Os países da Otan que são cúmplices na ocupação do Afeganistão também estão batendo em retirada. “Entramos juntos, adaptamo-nos juntos, saímos juntos», afirmou Blinken aos parceiros de invasão em recente reunião da Otan em Bruxelas. Por sua vez, o Tribunal Penal Internacional abriu uma investigação sobre os crimes de guerra cometidos no Afeganistão pelos Estados Unidos, apesar dos protestos de Washington (e das sanções de Trump).

Há assuntos pendentes. Segundo o New York Times, os EUA têm 1.000 soldados a mais que os 2.500 comumente referidos. São integrantes de tropas especiais que operam sob a CIA, dedicadas especialmente às execuções com drones e outras ações encobertas. Também não se sabe exatamente o que será dos 6.000 mercenários (‘contratistas privados’) que operam no país para o Pentágono.

Entre as seqüelas deixadas pela ocupação estão o triste recorde mundial na produção (e, portanto, tráfico) de ópio (90%), matéria prima para a heroína, e a transformação do país, depois de uma ‘ponte-aérea’ propiciada pelo Pentágono/CIA desde a Síria/Iraque, em um viveiro dos cortadores de garganta do Estado Islâmico. Segundo o NYT, as tropas de ocupação formalmente irão se retirar, mas permanecerão “efetivos turcos de modo a ajudar a CIA a colher informações”.

42 ANOS DE AGRESSÃO

Os 20 anos de ocupação do Afeganistão pelos EUA são o desdobramento da operação de sabotagem da revolução popular afegã dos anos 1980, durante a qual Washington promoveu a formação da Al Qaeda em parceria com os serviços secretos sauditas e paquistaneses.

A revolução afegã, que promovia a reforma agrária, a democracia e os direitos trabalhistas e femininos, acabou derrotada depois do colapso da União Soviética e ao final acabou chegando ao poder o regime fundamentalista Talibã.
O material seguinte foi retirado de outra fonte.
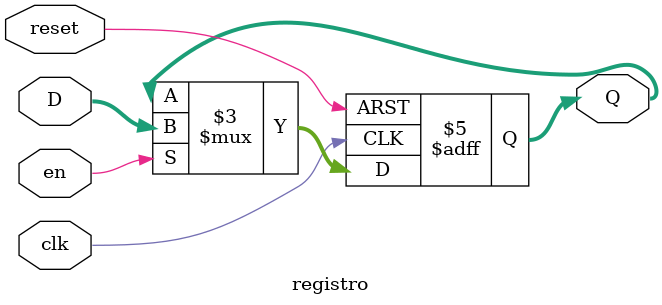
<source format=sv>
`timescale 1ns / 1ps


module registro #(parameter in_lenght=8)        //podemos variamos la cantidad de bits
(    
    input logic clk,en,reset,
    input logic [in_lenght-1:0]D,
    output logic [in_lenght-1:0]Q
    );
    always_ff@(posedge clk, negedge reset)      //reset asincrónico invertido CPU_RESETN
        if          (reset==1'b0) Q <= 'b0;
        else if     (en)    Q <= D;             // EN(button) => D pasa a Q
        
endmodule
</source>
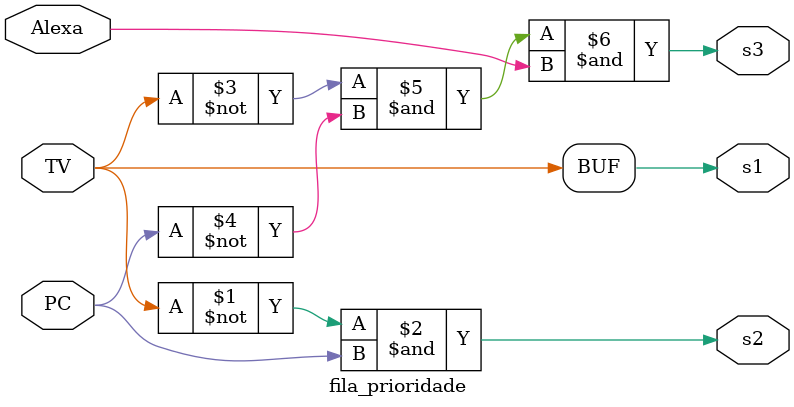
<source format=v>
module fila_prioridade(TV, PC, Alexa, s1, s2, s3);

    input TV, PC, Alexa;
    output s1, s2, s3;

    assign s1 = TV;
    assign s2 = ~TV & PC;
    assign s3 = ~TV & ~PC & Alexa;

endmodule
</source>
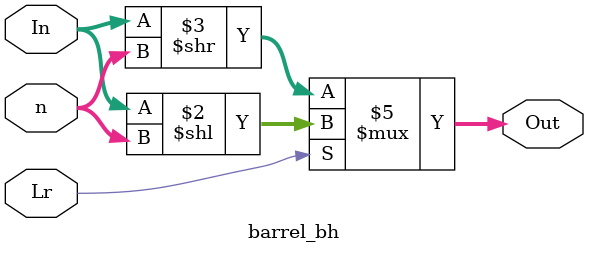
<source format=v>

/**************************************************
P1.1 8-bit BARREL SHIFTER BEHAVIORAL
************************************************/

module barrel_bh(Out,In,Lr,n);

	input [7:0]In;
	input [2:0]n;
	input Lr;
	output reg [7:0]Out;

	always@(*) begin
		if(Lr)
			Out = In << n;
		else
			Out = In >> n;
	end // always@(*)

endmodule
</source>
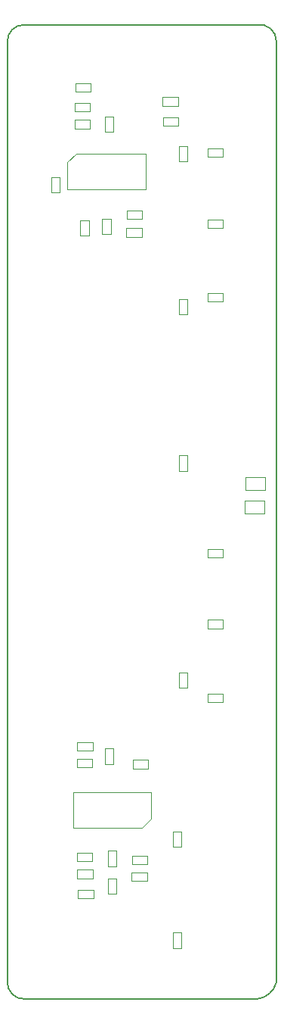
<source format=gbr>
G04 DipTrace 4.0.0.5*
G04 BottomAssembly.gbr*
%MOIN*%
G04 #@! TF.FileFunction,Drawing,Bot*
G04 #@! TF.Part,Single*
%ADD12C,0.005512*%
%ADD13C,0.004724*%
%FSLAX26Y26*%
G04*
G70*
G90*
G75*
G01*
G04 BotAssy*
%LPD*%
X1530693Y2633564D2*
D13*
Y2691044D1*
X1444078D1*
Y2633564D1*
X1530693D1*
X690107Y4337647D2*
Y4299851D1*
X759399D1*
Y4337647D1*
X690107D1*
X1147391Y4324851D2*
Y4362647D1*
X1078099D1*
Y4324851D1*
X1147391D1*
X1527901Y2530786D2*
Y2588266D1*
X1441287D1*
Y2530786D1*
X1527901D1*
X862647Y4278395D2*
X824851D1*
Y4209103D1*
X862647D1*
Y4278395D1*
X850147Y3828395D2*
X812351D1*
Y3759103D1*
X850147D1*
Y3828395D1*
X988307Y3747865D2*
Y3785660D1*
X919015D1*
Y3747865D1*
X988307D1*
X1009891Y912351D2*
Y950147D1*
X940599D1*
Y912351D1*
X1009891D1*
X837352Y977607D2*
X875147Y977608D1*
X875146Y1046899D1*
X837351Y1046898D1*
X837352Y977607D1*
X824854Y1427607D2*
X862649Y1427608D1*
X862647Y1496899D1*
X824852Y1496898D1*
X824854Y1427607D1*
X702607Y962647D2*
Y924851D1*
X771899D1*
Y962647D1*
X702607D1*
Y1525147D2*
Y1487351D1*
X771899D1*
Y1525147D1*
X702607D1*
X760481Y4387351D2*
Y4425147D1*
X693552D1*
Y4387351D1*
X760481D1*
X625147Y4010481D2*
X587351D1*
Y3943552D1*
X625147D1*
Y4010481D1*
X1187647Y4147981D2*
X1149851D1*
Y4081052D1*
X1187647D1*
Y4147981D1*
Y3472981D2*
X1149851D1*
Y3406052D1*
X1187647D1*
Y3472981D1*
X689517Y4262647D2*
Y4224851D1*
X756446D1*
Y4262647D1*
X689517D1*
X1147981Y4237351D2*
Y4275147D1*
X1081052D1*
Y4237351D1*
X1147981D1*
X1277017Y4137647D2*
Y4099851D1*
X1343946D1*
Y4137647D1*
X1277017D1*
Y3825147D2*
Y3787351D1*
X1343946D1*
Y3825147D1*
X1277017D1*
X715863Y3754121D2*
X753658Y3754122D1*
X753657Y3821051D1*
X715861D1*
X715863Y3754121D1*
X875145Y922982D2*
X837349Y922981D1*
X837351Y856052D1*
X875146Y856053D1*
X875145Y922982D1*
X1187647Y2785481D2*
X1149851D1*
Y2718552D1*
X1187647D1*
Y2785481D1*
X1149851Y1764517D2*
X1187647D1*
Y1831446D1*
X1149851D1*
Y1764517D1*
X988897Y3825287D2*
Y3863082D1*
X921968D1*
Y3825287D1*
X988897D1*
X1010481Y987351D2*
Y1025147D1*
X943552D1*
Y987351D1*
X1010481D1*
X1277017Y3500147D2*
Y3462351D1*
X1343946D1*
Y3500147D1*
X1277017D1*
Y2375147D2*
Y2337351D1*
X1343946D1*
Y2375147D1*
X1277017D1*
X706052Y875146D2*
X706053Y837350D1*
X772982Y837352D1*
X772981Y875148D1*
X706052Y875146D1*
X947784Y1445913D2*
X947785Y1408118D1*
X1014714Y1408120D1*
X1014713Y1445915D1*
X947784Y1445913D1*
X1124852Y1064516D2*
X1162647Y1064517D1*
X1162646Y1131446D1*
X1124851D1*
X1124852Y1064516D1*
X1162647Y685481D2*
X1124851D1*
Y618552D1*
X1162647D1*
Y685481D1*
X702017Y1037647D2*
Y999851D1*
X768946D1*
Y1037647D1*
X702017D1*
Y1450147D2*
Y1412351D1*
X768946D1*
Y1450147D1*
X702017D1*
X1277017Y2062647D2*
Y2024851D1*
X1343946D1*
Y2062647D1*
X1277017D1*
Y1737647D2*
Y1699851D1*
X1343946D1*
Y1737647D1*
X1277017D1*
X658808Y3957233D2*
X1003690D1*
Y4114714D1*
X698178D1*
X658808Y4075344D1*
Y3957233D1*
X1028690Y1305265D2*
X683808D1*
Y1147784D1*
X989320D1*
X1028690Y1187155D1*
Y1305265D1*
X468749Y393749D2*
D12*
X1493749D1*
G03X1581249Y468749I-7859J97711D01*
G01*
Y4606249D1*
G03X1493749Y4681249I-74327J1827D01*
G01*
X468749D1*
G03X393749Y4606249I-2643J-72357D01*
G01*
Y468749D1*
G03X468749Y393749I72357J-2643D01*
G01*
M02*

</source>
Com o qual o governo Clinton chegou a negociar um gasoduto para transportar gás do Cáspio, contornando a Rússia e o Irã.

Em 2001, após o 11 de Setembro, atribuído à Al Qaeda, que fugira de controle, o governo de W. Bush invadiu o Afeganistão, desencadeando a mais longa guerra dos EUA, que matou mais de 240 mil afegãos e 2.400 soldados norte-americanos (além de dezenas de milhares de soldados mutilados), ao custo de US$ 2 trilhões. Guerra que seria

ganha “em dias”, prometera então W. Bush. Na época o Talibã tentou evitar a invasão, propondo impedir qualquer uso de seu território para atos de terrorismo, mas foi recusado por W. Bush. No ano passado, isso foi aceito por Trump.

Para sustentar a ocupação, Washington montou um ‘exército made in USA’ e instaurou um regime, baseado no colaboracionismo, corrupção e tráfico, sob eleições fraudadas, que jocosamente era chamado pela guerrilha de “Prefeitura de Cabul”.

Poucos acreditam que, sem os invasores e seu poder de fogo e financeiro, a prefeitura de Cabul vá prevalecer sobre a retemperada guerrilha, que nesse meio termo, mesclou a estreiteza fundamentalista com concepções de espírito patriótico mais amplas.